When a solution is submitted, we use axe-core to run an automated audit of your code.

This picks out common accessibility issues like not using semantic HTML and not having proper heading hierarchies, among others.

This automated audit is fairly surface level, so we encourage to you review the project and code in more detail with accessibility best practices in mind.

How does the CSS report work?

When a solution is submitted, we use stylelint to run an automated check on the CSS code.

We've added some of our own linting rules based on recommended best practices. These rules are prefixed with frontend-mentor/ which you'll see at the top of each issue in the report.

The report will audit all CSS, SCSS and Less files in your repository.

How does the HTML validation report work?

When a solution is submitted, we use html-validate to run an automated check on the HTML code.

The report picks out common HTML issues such as not using headings within section elements and incorrect nesting of elements, among others.

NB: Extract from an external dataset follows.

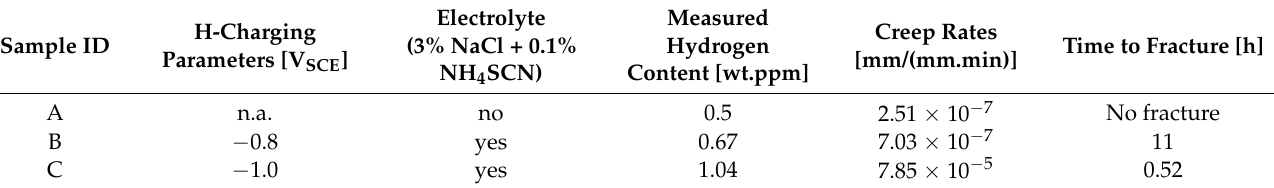
Table 2. Effect of increasing critical hydrogen content on creep rates during constant load tests.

Note that the report can pick up “invalid” attributes, which some frameworks automatically add to the HTML. These attributes are crucial for how the frameworks function, although they’re technically not valid HTML. As such, some projects can show up with many HTML validation errors, which are benign and are a necessary part of the framework.

How does the JavaScript validation report work?

When a solution is submitted, we use eslint to run an automated check on the JavaScript code.

The report picks out common JavaScript issues such as not using semicolons and using var instead of let or const, among others.

The report will audit all JS and JSX files in your repository. We currently do not support Typescript or other frontend frameworks.